Meminta izin dalam Islam
Islam sebagai dien
yang lengkap dan sempurna tentunya tidak akan alpa mengatur sekecil apapun
urusan hidup dan kehidupan manusia. Hal itu telah jelas diatur dan dijamin oleh
pemiliknya, yaitu Allah SWT. Dari urusan yang paling ringan sampai kepada
urusan yang paling berat sekalipun (menurut ukuran manusia), semuanya diatur di
dalam Islam, termasuk juga dalam masalah izin dan perizinan.
Allah SWT di dalam
Kitab Nya yang suci, telah mengatur masalah ini, baik sebagai etika dalam
hubungan sosial kemasyarakatan seperti :
Þ
Lafaz
dan cara meminta izin: 24:61
Þ
Meminta
izin untuk menghindari pandangan (yang dilarang): 24:58
Þ
Meminta
izin di hotel dan tempat-tempat umum: 24:29
Þ
Meminta
izin ketika akan keluar: 24:62
Sampai kepada hal
yang terkait dengan urusan yang sulit, seperti dalam hal peperangan, jihad atau
kerja besar lainnya, QS. at-Taubah : 44-45, 83; an-Nuur : 62-63
"Hai orang-orang
yang beriman, janganlah kamu memasuki rumah yang bukan rumahmu sebelum meminta
izin dan memberi salam kepada penghuninya. Yang demikian itu lebih baik bagimu,
agar kamu (selalu) ingat." QS. 24:27
"Jika kamu tidak
menemui seorangpun didalamnya, maka janganlah kamu masuk sebelum kamu mendapat
izin. Dan jika dikatakan kepadamu: "Kembali (saja)lah, maka hendaklah kamu
kembali.
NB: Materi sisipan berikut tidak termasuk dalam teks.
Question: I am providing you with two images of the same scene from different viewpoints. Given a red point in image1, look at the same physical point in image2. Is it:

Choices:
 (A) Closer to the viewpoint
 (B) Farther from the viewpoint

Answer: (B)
Itu bersih bagimu dan Allah Maha Mengetahui apa yang kamu kerjakan. "
QS. 24:28
Bagaimana para sahabat ra.
Memberikan contoh tentang masalah ini?
Dari Abu Musa ra., ia berkata: Rasulullah saw. Bersabda: "Minta
izin itu sampai tiga kali. Apabila diizinkan, maka masuklah kamu, dan apabila
tidak diizinkan, maka pulanglah kamu"
(HR.
Bukhari-Muslim)
Dari Sahal bin Sa'ad ra., ia berkata: Rasulullah saw. bersabda:
"Sesungguhnya minta izin itu dijadikan ketentuan karena untuk menjaga
pandangan mata."
(HR. Bukhari-Muslim)
Dari Kildah bin Hanbal ra., ia berkata: "Saya datang ke rumah
Nabi saw. Dan langsung masuk tanpa mengcapkan salam, kemudian Nabi saw.
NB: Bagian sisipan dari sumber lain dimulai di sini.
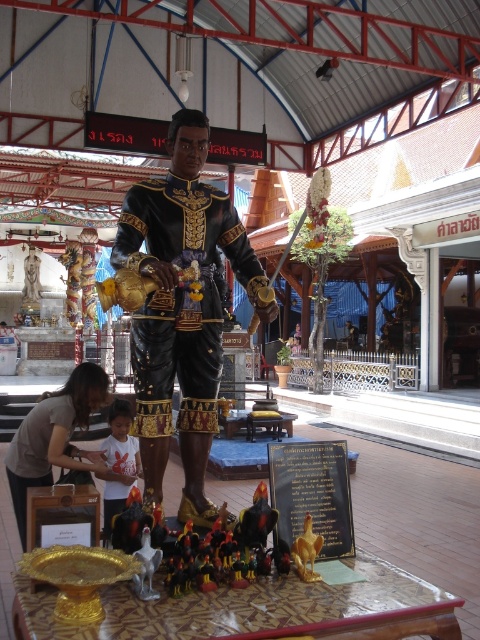
You are an interior designer planning to install a new light fixture in this temple. The light fixture will be placed at the center of the room. Considering the white cotton shirt at center and the gold metallic toy at center, which object will the light fixture be placed below?

The light fixture will be placed below the white cotton shirt at center because it is located above the gold metallic toy at center.

You are a visitor at this temple and want to take a photo of both the white cotton shirt at center and the gold metallic toy at center. Since you want them both in focus, you need to know which object is bigger. Which one is larger?

The white cotton shirt at center is larger than the gold metallic toy at center.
Bersabda: "Kembalilah, dan ucapkanlah: "Assalaamu'alaikum,
bolehkan saya masuk?"
(HR.Abu Dawud dan Turmudzi, dan dia berkata
hadits ini hasan)
Kita
perhatikan taujih robbani tentang masalah ini :
Ibnu Ishak meriwayatkan
tentang asbabun nuzul 'sebab turunnya' ayat-ayat ini. Disebutkan bahwa setelah
orang-orang Quraisy dan sekutu-sekutu mereka (al ahzab) berhimpun dan
menggalang kekuatan di perang Khandaq (parit), dan setelah Rasulullah mendengar
mereka akan melakukan serangan,…atas ide seorang sahabat 'Salman Al Farisi' …
maka Rosulullah menyuruh untuk menggali parit di sekitar Madinah. Rasulullah
pun ikut terlibat langsung dalam penggalian itu untuk memberikan contoh dan
menyemangati kaum mu'minin untuk mendapatkan pahala. Maka orang-orang yang
beriman ikut serta bersama Rasulullah dan berlomba-berlomba.
Namun ada beberapa
orang munafik yang setengah-setengah dan terlambat datang bersama Rasulullah
dan kaum mu'minin dalam membuat parit itu. Mereka hanya ikut terlibat dengan
sekedarnya dan pekerjaan yang sangat kecil/ringan. Kemudian mereka mencari-cari
celah untuk pergi ke rumah-rumah mereka tanpa sepengetahuan Rasulullah dan juga
tanpa izinnya.
Sementara itu
orang-orang yang beriman bila ada hajat yang harus ditunaikan, dia menyebutkan
hajat itu di hadapan Rasulullah dan meminta izin untuk menunaikan hajatnya
tersebut. Maka Rasulullah pun memberikannya izin. Bila dia selesai menunaikan
hajatnya, maka diapun segera kembali menerusakan pekerjaan mengali parit,
karena ingin mendapatkan pahala dan mengharapkan kebaikan. Allah pun menurunkan
ayat kepada orang-orang beriman itu, sebagaiman ditulis pada surat An Nuur : 62.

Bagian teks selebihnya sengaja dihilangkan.